**Exercise**: Your task is to transcribe the entries below exactly, from their first line down to the line containing "9: (386, 301, 0.70)", and to stop there.

**Available data**:
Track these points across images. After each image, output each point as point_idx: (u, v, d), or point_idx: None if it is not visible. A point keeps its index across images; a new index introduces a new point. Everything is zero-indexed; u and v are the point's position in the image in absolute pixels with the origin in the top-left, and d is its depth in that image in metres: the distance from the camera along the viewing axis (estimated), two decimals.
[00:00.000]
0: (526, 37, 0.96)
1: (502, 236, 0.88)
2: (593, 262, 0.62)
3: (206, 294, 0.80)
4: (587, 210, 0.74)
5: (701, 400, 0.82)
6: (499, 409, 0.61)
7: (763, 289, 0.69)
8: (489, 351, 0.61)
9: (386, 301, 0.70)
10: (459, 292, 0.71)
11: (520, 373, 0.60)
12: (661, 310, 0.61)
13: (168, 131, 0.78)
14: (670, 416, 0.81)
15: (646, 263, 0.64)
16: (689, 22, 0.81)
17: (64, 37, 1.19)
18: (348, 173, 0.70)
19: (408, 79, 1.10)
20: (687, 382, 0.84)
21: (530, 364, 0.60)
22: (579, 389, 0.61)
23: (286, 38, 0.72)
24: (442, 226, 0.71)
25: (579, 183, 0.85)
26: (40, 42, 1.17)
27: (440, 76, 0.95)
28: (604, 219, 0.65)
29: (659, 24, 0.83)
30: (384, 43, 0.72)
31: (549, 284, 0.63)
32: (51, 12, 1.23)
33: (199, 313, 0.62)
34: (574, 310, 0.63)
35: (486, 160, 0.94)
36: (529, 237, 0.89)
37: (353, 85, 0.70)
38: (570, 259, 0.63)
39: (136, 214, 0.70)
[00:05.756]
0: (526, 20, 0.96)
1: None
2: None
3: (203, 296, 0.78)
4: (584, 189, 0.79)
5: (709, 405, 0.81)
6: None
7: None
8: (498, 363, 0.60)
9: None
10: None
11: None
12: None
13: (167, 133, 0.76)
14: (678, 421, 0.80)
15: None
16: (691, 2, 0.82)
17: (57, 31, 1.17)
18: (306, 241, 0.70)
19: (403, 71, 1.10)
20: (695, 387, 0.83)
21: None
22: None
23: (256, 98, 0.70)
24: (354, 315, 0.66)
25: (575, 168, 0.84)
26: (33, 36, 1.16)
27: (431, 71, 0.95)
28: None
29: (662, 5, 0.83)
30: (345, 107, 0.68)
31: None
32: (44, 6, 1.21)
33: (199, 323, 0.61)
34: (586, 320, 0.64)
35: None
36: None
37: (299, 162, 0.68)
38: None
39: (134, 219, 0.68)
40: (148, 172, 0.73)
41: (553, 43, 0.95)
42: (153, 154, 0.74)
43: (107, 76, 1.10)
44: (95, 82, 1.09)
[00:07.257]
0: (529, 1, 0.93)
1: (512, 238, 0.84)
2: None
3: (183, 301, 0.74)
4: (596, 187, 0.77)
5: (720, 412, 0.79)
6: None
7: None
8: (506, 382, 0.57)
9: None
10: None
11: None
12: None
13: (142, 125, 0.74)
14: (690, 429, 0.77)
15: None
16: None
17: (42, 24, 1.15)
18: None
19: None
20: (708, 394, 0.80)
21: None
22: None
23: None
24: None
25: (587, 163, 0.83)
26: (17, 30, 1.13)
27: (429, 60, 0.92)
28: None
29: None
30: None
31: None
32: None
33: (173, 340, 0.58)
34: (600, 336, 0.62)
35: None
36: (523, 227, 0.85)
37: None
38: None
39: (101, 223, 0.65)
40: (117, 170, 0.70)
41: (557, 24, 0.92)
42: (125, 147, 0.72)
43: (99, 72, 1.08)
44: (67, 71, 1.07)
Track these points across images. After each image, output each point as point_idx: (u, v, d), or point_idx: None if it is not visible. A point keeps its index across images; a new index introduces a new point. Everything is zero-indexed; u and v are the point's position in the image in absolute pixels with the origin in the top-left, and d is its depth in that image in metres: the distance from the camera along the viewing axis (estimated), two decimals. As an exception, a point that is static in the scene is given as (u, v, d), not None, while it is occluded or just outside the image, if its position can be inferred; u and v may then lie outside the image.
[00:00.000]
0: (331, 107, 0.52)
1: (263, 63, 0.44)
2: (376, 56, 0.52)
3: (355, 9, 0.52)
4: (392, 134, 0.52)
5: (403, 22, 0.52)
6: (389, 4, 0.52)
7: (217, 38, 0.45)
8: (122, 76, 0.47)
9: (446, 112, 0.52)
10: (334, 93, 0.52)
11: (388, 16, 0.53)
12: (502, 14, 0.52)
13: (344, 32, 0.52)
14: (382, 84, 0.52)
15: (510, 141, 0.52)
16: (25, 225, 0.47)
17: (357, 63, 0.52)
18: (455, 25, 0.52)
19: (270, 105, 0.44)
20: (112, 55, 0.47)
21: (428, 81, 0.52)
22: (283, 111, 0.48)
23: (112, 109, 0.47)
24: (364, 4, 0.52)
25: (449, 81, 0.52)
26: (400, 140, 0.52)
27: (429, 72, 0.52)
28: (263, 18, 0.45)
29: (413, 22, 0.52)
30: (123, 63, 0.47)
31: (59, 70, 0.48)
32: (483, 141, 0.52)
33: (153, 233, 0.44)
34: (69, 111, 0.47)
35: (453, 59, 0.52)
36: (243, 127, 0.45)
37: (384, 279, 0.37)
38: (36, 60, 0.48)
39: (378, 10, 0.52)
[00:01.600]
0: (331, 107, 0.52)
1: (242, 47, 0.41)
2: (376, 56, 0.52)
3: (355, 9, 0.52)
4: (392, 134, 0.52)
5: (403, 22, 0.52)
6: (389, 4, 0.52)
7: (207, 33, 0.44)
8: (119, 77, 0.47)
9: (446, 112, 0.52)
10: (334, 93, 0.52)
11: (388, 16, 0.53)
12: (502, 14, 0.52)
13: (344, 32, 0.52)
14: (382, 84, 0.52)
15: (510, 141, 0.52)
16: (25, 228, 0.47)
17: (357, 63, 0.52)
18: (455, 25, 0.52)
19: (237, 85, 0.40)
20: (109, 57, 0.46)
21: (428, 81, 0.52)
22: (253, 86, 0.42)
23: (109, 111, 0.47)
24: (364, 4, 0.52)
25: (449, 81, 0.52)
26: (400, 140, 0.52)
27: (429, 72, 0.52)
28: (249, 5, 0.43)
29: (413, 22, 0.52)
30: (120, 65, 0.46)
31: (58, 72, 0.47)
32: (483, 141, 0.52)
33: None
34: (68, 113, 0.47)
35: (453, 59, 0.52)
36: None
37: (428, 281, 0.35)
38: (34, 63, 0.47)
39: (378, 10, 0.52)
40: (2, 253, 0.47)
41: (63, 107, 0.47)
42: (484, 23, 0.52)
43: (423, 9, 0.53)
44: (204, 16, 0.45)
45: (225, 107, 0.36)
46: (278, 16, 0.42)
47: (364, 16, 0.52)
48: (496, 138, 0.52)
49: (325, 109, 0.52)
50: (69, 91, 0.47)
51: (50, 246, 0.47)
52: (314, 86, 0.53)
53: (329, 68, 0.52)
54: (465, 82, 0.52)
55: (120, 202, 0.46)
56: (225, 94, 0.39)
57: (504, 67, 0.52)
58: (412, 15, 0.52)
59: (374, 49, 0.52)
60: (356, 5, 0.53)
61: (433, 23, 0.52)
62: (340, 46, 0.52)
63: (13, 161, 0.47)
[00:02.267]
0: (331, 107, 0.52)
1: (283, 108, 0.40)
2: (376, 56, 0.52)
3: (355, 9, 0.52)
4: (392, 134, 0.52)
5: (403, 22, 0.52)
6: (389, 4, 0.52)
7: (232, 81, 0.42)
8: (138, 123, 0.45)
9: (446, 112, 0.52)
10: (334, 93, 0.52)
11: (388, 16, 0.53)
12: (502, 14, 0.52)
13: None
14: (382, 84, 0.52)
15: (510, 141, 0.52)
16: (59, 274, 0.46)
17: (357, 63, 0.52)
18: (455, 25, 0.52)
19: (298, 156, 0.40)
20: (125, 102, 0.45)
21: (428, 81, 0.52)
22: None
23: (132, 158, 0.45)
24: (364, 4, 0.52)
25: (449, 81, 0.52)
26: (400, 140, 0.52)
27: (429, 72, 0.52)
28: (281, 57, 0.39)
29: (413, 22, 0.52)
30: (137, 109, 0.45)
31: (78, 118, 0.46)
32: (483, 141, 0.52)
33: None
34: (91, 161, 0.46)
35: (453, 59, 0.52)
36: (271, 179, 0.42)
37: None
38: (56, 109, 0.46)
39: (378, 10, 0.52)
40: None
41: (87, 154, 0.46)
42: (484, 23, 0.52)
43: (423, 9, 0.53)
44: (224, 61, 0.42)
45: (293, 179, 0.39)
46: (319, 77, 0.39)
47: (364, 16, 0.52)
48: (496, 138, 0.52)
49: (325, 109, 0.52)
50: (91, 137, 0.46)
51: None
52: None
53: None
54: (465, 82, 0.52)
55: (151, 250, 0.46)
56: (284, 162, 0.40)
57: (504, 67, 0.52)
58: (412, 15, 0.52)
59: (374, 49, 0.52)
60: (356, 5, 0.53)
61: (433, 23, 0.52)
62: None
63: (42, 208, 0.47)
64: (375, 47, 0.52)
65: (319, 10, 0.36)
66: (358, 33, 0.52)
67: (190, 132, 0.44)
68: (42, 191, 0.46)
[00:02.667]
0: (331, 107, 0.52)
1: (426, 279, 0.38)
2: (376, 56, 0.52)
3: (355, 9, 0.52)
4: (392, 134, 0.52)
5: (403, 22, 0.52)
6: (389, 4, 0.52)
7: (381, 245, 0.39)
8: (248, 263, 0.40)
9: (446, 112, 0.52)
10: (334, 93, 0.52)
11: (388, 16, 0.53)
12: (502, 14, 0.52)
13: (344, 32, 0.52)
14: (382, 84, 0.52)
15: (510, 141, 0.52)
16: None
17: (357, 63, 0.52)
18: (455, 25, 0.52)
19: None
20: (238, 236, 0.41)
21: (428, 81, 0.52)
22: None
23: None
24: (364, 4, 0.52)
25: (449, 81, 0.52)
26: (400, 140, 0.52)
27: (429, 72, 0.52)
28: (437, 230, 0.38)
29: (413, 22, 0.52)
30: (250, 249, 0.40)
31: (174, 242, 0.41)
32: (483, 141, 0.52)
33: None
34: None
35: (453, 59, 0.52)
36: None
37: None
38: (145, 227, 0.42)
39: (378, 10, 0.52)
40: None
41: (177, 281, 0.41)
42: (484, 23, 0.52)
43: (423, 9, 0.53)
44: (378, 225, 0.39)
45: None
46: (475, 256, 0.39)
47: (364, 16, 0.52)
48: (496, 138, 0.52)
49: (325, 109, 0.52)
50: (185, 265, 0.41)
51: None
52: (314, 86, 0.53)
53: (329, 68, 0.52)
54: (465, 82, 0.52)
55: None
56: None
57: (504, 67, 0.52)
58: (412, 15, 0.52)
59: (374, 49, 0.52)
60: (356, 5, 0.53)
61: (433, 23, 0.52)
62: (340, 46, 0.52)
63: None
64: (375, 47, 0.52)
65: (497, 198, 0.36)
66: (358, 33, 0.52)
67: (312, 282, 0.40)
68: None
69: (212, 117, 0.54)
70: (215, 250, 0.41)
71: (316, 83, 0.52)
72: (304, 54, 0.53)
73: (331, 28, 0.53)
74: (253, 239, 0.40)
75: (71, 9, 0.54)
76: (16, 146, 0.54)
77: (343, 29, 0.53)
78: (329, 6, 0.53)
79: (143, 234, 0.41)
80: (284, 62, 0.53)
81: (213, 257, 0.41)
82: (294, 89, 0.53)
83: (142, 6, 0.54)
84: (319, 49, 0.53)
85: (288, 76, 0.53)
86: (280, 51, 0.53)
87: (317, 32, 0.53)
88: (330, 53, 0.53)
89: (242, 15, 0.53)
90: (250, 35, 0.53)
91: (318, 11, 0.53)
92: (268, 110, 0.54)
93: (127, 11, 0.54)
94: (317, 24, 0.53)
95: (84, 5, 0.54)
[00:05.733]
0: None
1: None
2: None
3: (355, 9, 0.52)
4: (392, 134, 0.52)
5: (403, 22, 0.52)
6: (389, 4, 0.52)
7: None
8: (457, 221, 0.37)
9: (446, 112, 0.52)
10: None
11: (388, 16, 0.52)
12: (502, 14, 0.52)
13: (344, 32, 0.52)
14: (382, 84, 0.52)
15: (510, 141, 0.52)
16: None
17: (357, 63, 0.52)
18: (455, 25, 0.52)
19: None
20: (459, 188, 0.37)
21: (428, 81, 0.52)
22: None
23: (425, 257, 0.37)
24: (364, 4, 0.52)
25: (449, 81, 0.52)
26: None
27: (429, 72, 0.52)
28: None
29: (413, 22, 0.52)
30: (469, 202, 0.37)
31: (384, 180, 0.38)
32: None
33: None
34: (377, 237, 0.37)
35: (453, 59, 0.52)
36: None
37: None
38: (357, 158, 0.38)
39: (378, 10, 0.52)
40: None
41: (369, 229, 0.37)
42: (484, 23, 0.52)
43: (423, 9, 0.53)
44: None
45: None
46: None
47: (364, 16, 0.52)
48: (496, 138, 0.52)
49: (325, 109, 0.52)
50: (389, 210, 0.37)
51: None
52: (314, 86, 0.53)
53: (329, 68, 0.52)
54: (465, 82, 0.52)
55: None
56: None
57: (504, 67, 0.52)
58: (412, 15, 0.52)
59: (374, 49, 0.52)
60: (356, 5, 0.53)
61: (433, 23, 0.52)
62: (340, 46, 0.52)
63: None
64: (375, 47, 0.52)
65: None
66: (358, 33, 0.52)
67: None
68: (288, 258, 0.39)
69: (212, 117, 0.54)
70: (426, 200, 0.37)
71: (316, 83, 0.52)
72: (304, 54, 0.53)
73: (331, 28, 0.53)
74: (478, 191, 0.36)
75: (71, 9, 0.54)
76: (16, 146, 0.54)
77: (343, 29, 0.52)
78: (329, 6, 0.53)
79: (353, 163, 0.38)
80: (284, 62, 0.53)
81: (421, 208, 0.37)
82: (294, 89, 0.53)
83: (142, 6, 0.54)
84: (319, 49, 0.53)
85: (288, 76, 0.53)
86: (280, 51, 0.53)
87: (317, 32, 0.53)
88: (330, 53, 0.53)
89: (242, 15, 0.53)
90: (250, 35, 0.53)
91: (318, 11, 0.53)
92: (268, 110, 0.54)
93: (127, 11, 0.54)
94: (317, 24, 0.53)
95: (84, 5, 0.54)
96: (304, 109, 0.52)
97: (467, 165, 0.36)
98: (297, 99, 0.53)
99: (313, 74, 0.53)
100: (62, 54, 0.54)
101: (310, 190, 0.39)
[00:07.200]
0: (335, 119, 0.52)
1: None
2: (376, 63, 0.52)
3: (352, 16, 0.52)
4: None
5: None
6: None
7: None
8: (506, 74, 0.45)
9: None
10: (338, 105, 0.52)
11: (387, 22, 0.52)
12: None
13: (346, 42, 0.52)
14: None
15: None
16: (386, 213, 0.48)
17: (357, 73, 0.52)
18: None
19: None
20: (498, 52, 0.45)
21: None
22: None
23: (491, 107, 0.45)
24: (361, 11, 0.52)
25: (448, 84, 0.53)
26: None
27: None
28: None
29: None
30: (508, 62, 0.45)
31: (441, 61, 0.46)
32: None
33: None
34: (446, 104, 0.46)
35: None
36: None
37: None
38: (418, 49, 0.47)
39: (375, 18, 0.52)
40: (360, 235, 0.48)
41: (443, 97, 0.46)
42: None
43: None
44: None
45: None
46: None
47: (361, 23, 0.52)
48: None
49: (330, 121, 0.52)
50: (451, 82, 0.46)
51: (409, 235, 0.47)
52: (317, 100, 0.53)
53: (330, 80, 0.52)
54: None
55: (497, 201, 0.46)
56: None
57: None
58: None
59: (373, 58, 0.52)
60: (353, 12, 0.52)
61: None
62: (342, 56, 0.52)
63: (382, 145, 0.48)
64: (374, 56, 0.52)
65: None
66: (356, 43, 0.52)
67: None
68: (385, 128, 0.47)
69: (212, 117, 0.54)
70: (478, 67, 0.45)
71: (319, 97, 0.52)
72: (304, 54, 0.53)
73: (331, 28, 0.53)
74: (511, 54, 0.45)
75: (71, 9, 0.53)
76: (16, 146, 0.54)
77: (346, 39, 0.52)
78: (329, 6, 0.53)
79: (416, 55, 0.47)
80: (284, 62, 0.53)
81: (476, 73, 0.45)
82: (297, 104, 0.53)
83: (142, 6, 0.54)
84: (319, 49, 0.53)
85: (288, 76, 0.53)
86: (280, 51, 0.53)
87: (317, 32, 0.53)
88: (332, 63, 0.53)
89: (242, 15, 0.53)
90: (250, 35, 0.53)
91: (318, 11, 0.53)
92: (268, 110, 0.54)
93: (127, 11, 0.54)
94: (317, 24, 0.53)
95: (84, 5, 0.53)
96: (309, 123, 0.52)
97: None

**The completed task**:
Track these points across images. After each image, output each point as point_idx: (u, v, d), or point_idx: None if it is not visible. A point keeps its index across images; a new index introduces a new point. Everything is zero-indexed; u and v are the point's position in the image in absolute pixels with the origin in the top-left, and d is its depth in that image in metres: the distance from the camera along the viewing axis (estimated), two decimals.
[00:00.000]
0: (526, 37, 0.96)
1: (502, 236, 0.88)
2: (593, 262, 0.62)
3: (206, 294, 0.80)
4: (587, 210, 0.74)
5: (701, 400, 0.82)
6: (499, 409, 0.61)
7: (763, 289, 0.69)
8: (489, 351, 0.61)
9: (386, 301, 0.70)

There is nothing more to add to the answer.